[Pose landmark coordinates]
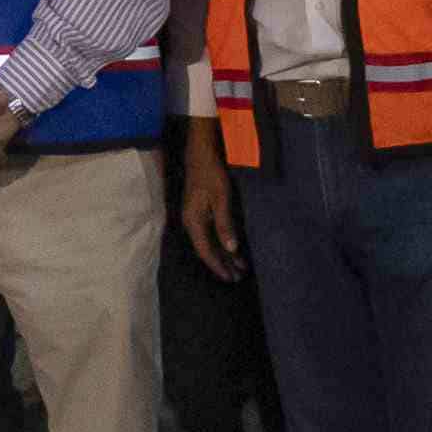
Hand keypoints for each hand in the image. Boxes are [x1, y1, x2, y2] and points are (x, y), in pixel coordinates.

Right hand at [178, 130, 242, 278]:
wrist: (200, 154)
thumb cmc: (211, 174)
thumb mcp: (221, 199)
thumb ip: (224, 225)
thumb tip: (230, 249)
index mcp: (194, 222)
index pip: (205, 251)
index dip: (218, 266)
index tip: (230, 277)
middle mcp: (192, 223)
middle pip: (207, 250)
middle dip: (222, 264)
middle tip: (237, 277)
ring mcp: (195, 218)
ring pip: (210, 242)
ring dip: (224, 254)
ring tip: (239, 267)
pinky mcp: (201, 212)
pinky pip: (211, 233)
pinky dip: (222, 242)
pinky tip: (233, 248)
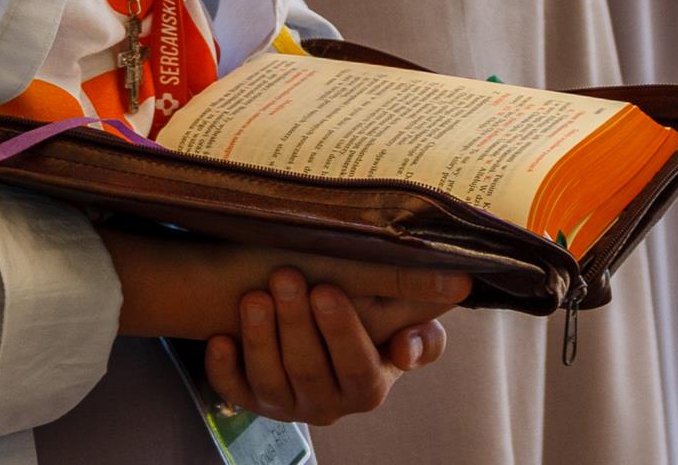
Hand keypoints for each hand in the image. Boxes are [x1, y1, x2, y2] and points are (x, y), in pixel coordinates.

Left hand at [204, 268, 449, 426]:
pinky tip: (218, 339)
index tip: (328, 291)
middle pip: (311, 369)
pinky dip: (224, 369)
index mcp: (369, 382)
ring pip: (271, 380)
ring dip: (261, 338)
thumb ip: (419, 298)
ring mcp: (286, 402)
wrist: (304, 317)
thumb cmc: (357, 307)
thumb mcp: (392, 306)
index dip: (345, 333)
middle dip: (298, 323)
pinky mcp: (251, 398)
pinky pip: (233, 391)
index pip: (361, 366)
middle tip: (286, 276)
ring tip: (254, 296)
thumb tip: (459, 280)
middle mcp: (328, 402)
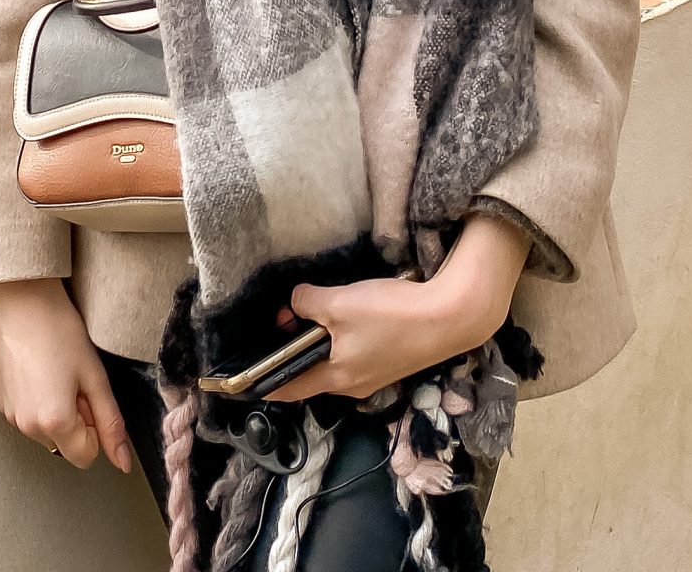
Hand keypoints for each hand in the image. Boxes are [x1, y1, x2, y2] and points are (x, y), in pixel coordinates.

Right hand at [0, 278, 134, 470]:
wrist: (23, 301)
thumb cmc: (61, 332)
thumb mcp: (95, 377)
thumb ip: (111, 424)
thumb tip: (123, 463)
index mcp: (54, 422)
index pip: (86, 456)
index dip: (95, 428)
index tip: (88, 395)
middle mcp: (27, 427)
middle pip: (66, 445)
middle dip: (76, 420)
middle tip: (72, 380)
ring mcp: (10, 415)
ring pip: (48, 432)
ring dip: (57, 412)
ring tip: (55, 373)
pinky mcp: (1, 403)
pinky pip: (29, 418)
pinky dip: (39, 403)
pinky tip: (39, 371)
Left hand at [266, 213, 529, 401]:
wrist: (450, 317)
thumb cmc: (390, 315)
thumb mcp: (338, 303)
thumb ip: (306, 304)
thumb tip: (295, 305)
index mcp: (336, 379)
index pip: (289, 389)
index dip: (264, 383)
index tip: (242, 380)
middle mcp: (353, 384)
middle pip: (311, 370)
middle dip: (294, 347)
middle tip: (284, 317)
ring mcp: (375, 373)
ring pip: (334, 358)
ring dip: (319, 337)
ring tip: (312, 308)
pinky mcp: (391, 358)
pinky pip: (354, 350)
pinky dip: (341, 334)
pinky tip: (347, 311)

## Try it
Start with the line above that contains "pinky pip: (29, 418)" and stop after the line that contains "ring mcp: (375, 373)". Output those lines exactly, and only those.

## Answer section
pinky pip: (29, 418)
pinky dip: (39, 403)
pinky tip: (39, 371)
Left hand at [266, 213, 529, 401]:
wrist: (450, 317)
thumb cmc: (390, 315)
thumb mcp: (338, 303)
thumb ip: (306, 304)
thumb tip: (295, 305)
index mcp: (336, 379)
index pip: (289, 389)
index dip: (264, 383)
index tip: (242, 380)
middle mcp: (353, 384)
middle pip: (311, 370)
middle dip: (294, 347)
middle tip: (284, 317)
ring mcp: (375, 373)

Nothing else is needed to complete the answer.